Siamo in tante, formichine sparse in tutte le redazioni italiane, a cercare in questi minuti almeno qualche briciola di quello che è stato definito l'11 settembre della diplomazia mondiale. Le agenzie si tuffano sui "party selvaggi di Berlusconi", i siti on line titolano in rosso e stiamo tutti solo copiando il titoletto scritto in piccolo, sotto la sua fotografia in piccolo, l'ultimo sulla destra, nella copertina del Der Spiegel, o meglio della copia del settimanale già in vendita a Basilea. Altro per ora non riusciamo a sapere. Ora quello che non vogliamo vedere invece è che mentre noi media italiani siamo qui per terra sotto il tavolo di Wikileaks ad aspettare le briciole, cinque giornali stanno comodamente seduti a tavola a frugare tra le leccornie (ammesso che tali siano): Il Guardian, il New York Times, Le Monde, El Pais e il Der Spiegel appunto. Come dire Washington, Londra, Parigi, Madrid e Berlino. E Roma non c'è, non c'è un giornale, un tg italiano. In fondo in questo la scelta di Wikileaks è stata chiara. Siamo un paese minore, inutile nasconderlo, nonostante gli strilli sul complotto, al massimo siamo quelli in basso a destra, nella copertina dello Spiegel. E scusate adesso torno alle agenzie, hai visto mai uscisse qualcosa sull'Italia.

martedì 16 novembre 2010

Gli elenchi di Fazio


Si può dire tutto del programma Vieni via con me tranne che non sia stato un esercizio di stile riuscito.
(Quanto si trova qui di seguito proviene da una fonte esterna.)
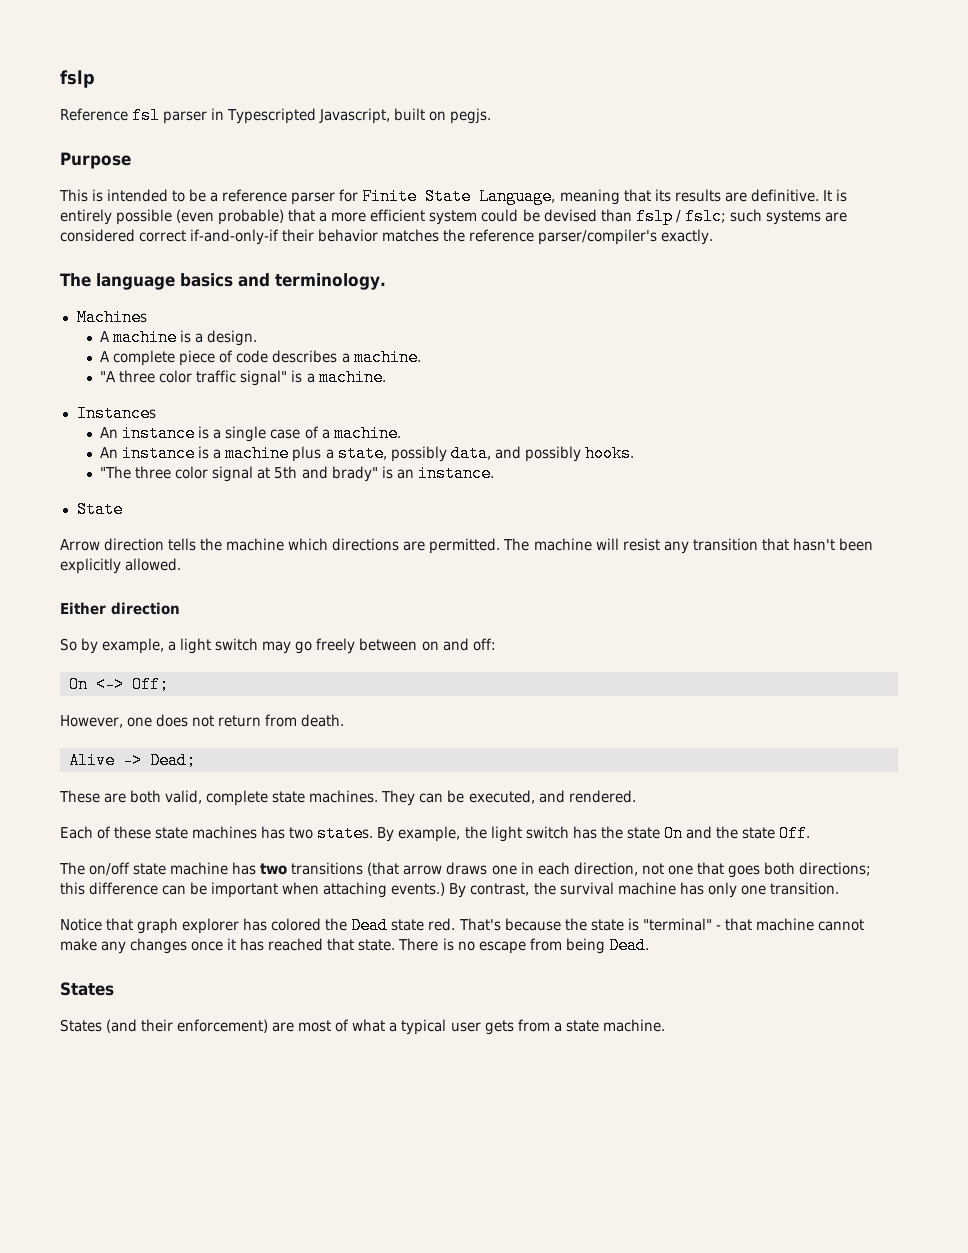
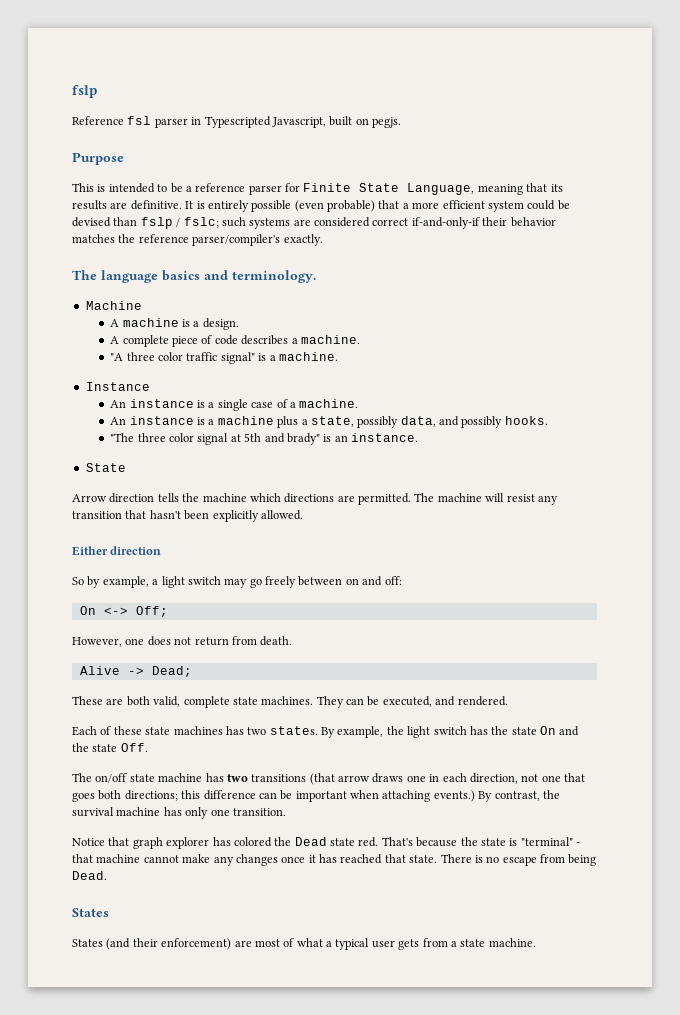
[76,309,147,326] Machines -> [85,301,142,310] Machine
[76,405,156,422] Instances -> [85,382,150,391] Instance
Non era facile costruire una trasmissione sull'idea degli elenchi, antica come i nostri ricordi di liceo, iperfrequentata da geni assoluti come Gaber Gaber, utilizzata da onesti scrittori come Hornby, abusata fino alle filastrocche su facebook. La grandezza di Fabio Fazio e dei suoi autori è stata quella di usarla per svelare con illuminante sobrietà non solo lo stato delle cose italiane ma anche forza e debolezza degli italiani che quegli elenchi recitavano. Così, ad esempio, la ragazza ventenne, albanese e italiana insieme, fulmina in un colpo, con la forza del tempo che passa, le nostre urlate polemiche sull'immigrazione sempre tarate su un eterno presente. Gli elenchi di Fini e Bersani hanno illuminato invece quanta strada c'è da fare ancora. Poi c'è il fuori elenco Saviano. La sua capacita di racconto è magnetica, puoi amarlo o odiarlo ma difficilmente riesci a staccarti dai suoi occhi, dalle sue mani, dalle sue parole. Anche lo spaesamento di un comico di razza come Paolo Rossi, per molti il punto debole della puntata di ieri, non fa che confermare la novità di tutto quello che c'era stato prima e che ci sarebbe stato dopo di lui. Fino al lusso di Toni Servillo, volto icona, sintesi del meglio che il racconto italiano oggi può offrire di sè al mondo, che entra in scena solo per sussurrare vieni via con me. Andiamo allora che forse, almeno in tv, una strada si intravede.